:: DOCUMENT EXCERPT ::

++++++++++

Consuelo Bland Marshall (born September 28, 1936) is a senior United States district judge of the United States District Court for the Central District of California.

Education and career

Born in Knoxville, Tennessee, Marshall received an Associate of Arts degree from Los Angeles City College in 1956. She received a Bachelor of Arts degree from Howard University in 1958. She received a Bachelor of Laws from Howard University School of Law in 1961. She was a deputy city attorney of Los Angeles City Attorney's Office from 1962 to 1967. She was in private practice of law in Los Angeles, California from 1968 to 1970. She was a Commissioner of the Juvenile Court of the Los Angeles County Superior Court from 1971 to 1976. She was a judge of the Civil and Criminal Division of the Inglewood Municipal Court in Inglewood, California from 1976 to 1977. She was a judge of the Criminal Division of the Los Angeles County Superior Court from 1977 to 1980.

++++++++++

:: DATA SECTION ::
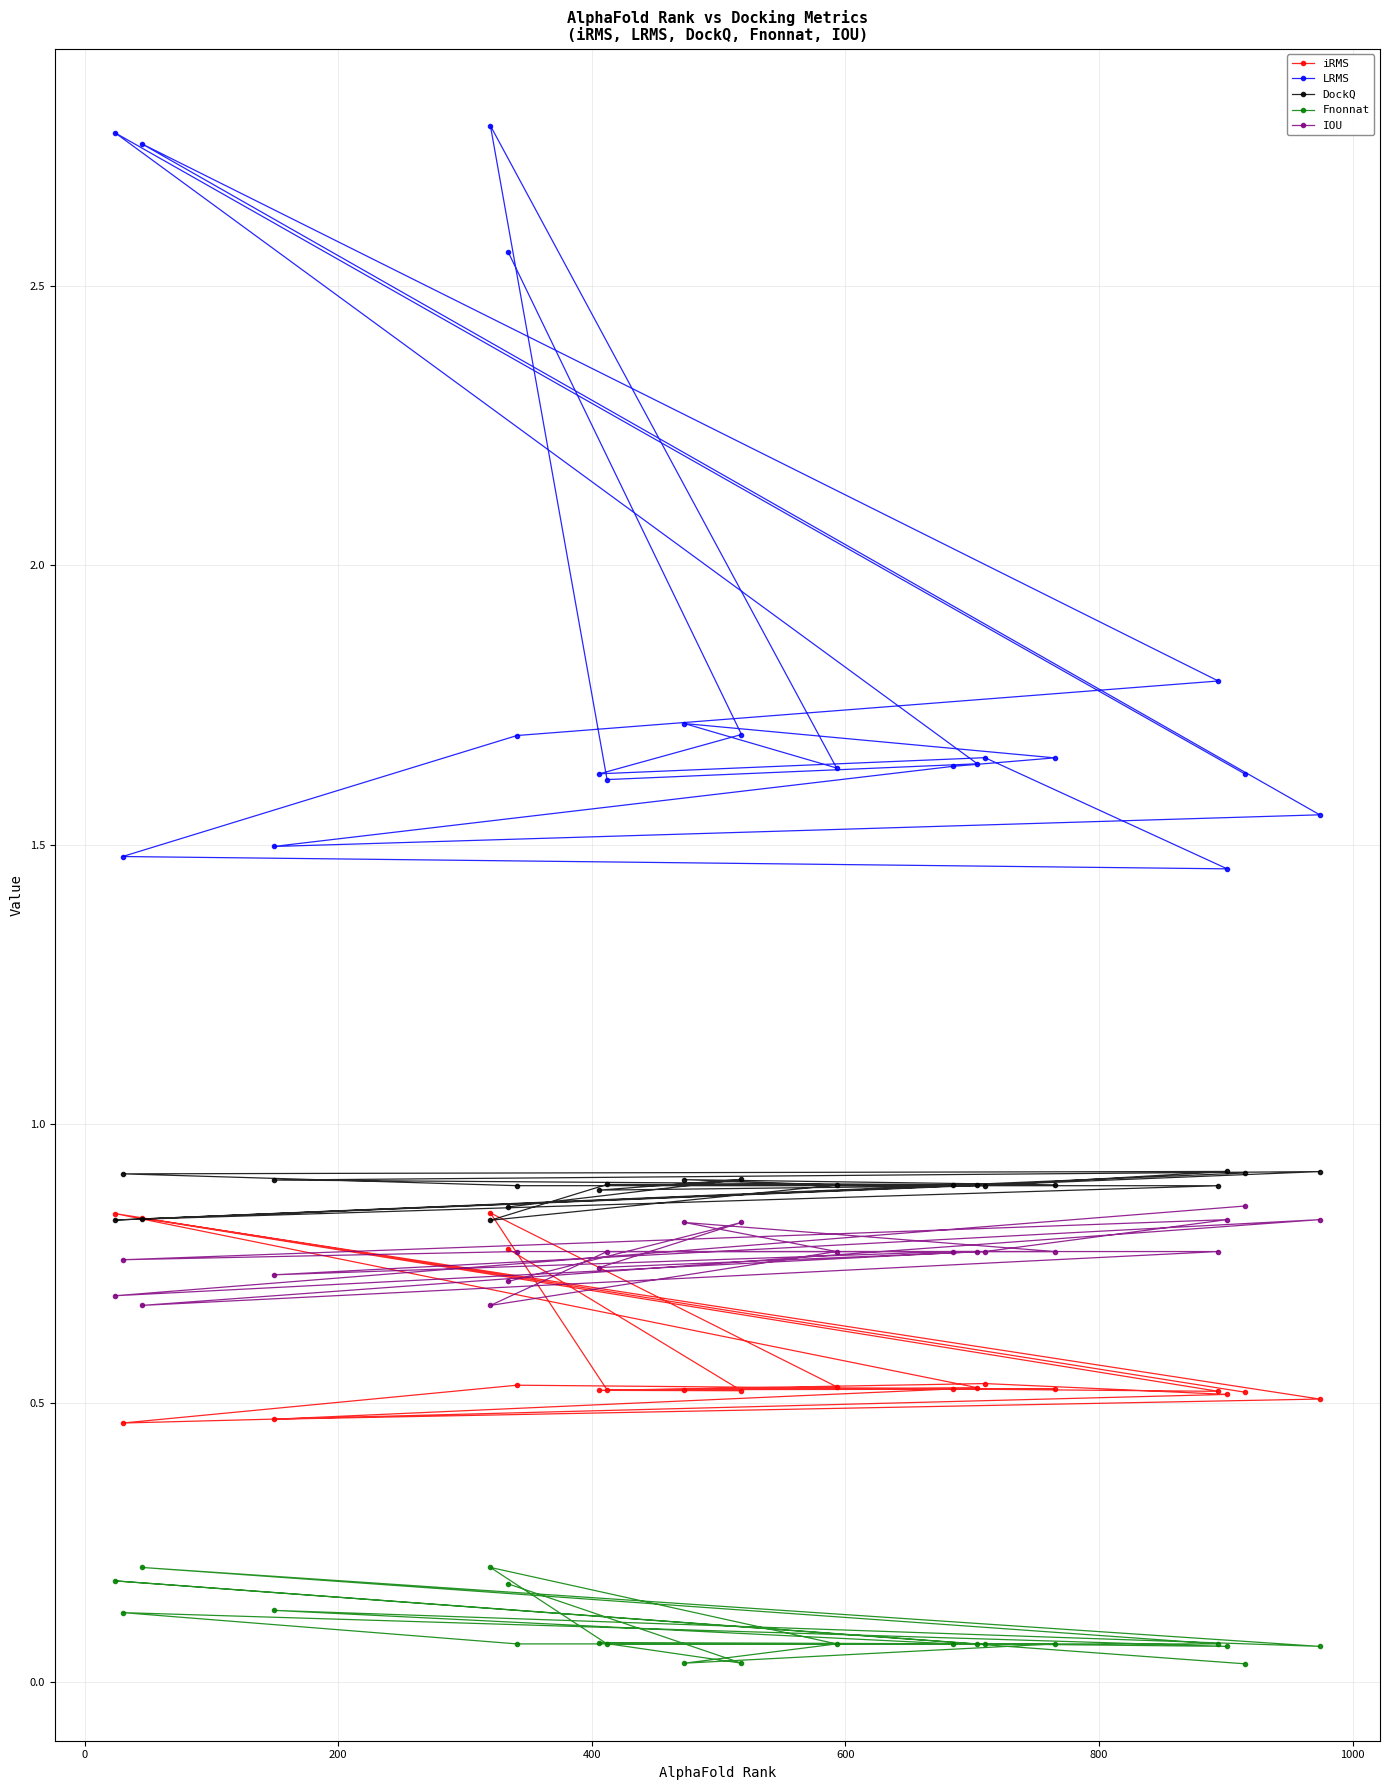

Is the value of Fnonnat at 9 greater than the value of iRMS at 8?

No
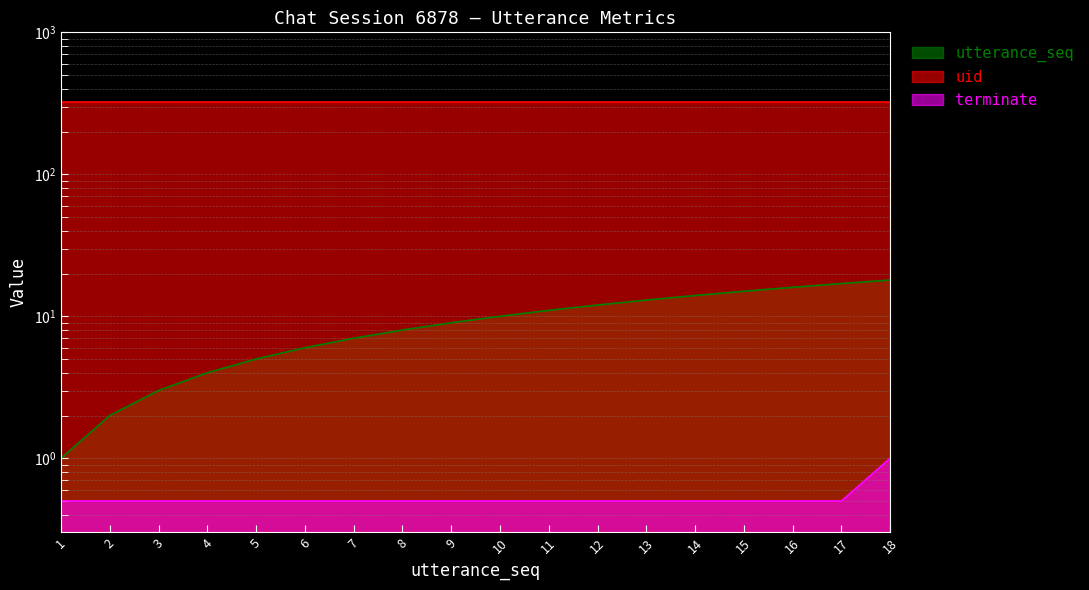

True or false: terminate and utterance_seq cross at least once.

False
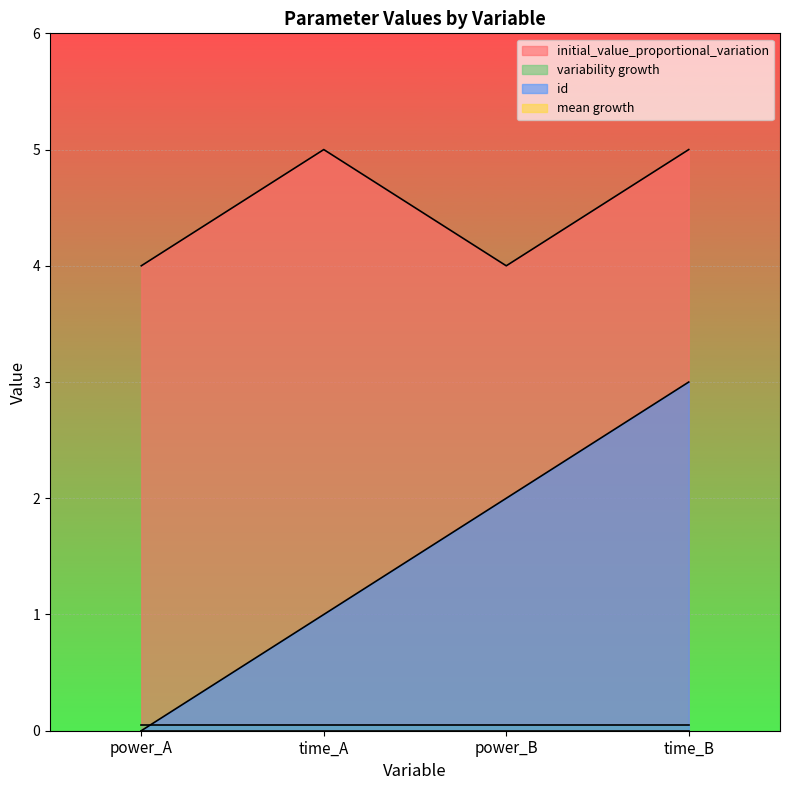

The id series shows 3 at time_B. True or false?

True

++++++++++

:: PROBLEMS AND TASKS ::
A – From the biography of Consuelo Bland Marshall, list every degree she received, with the school and year of each.
B – Carry the biography of Consuelo Bland Marshall forward from its last sentence.
The records play no part in this work.

:: RESULTS IN ORDER ::
A –
- Associate of Arts, Los Angeles City College, 1956
- Bachelor of Arts, Howard University, 1958
- Bachelor of Laws, Howard University School of Law, 1961

B –
Federal judicial service

Marshall was nominated by President Jimmy Carter on June 20, 1980, to a seat on the United States District Court for the Central District of California vacated by Judge Robert Firth. She was confirmed by the United States Senate on September 29, 1980, and received her commission on September 30, 1980. She served as Chief Judge from 2001 to 2005. She assumed senior status on October 24, 2005.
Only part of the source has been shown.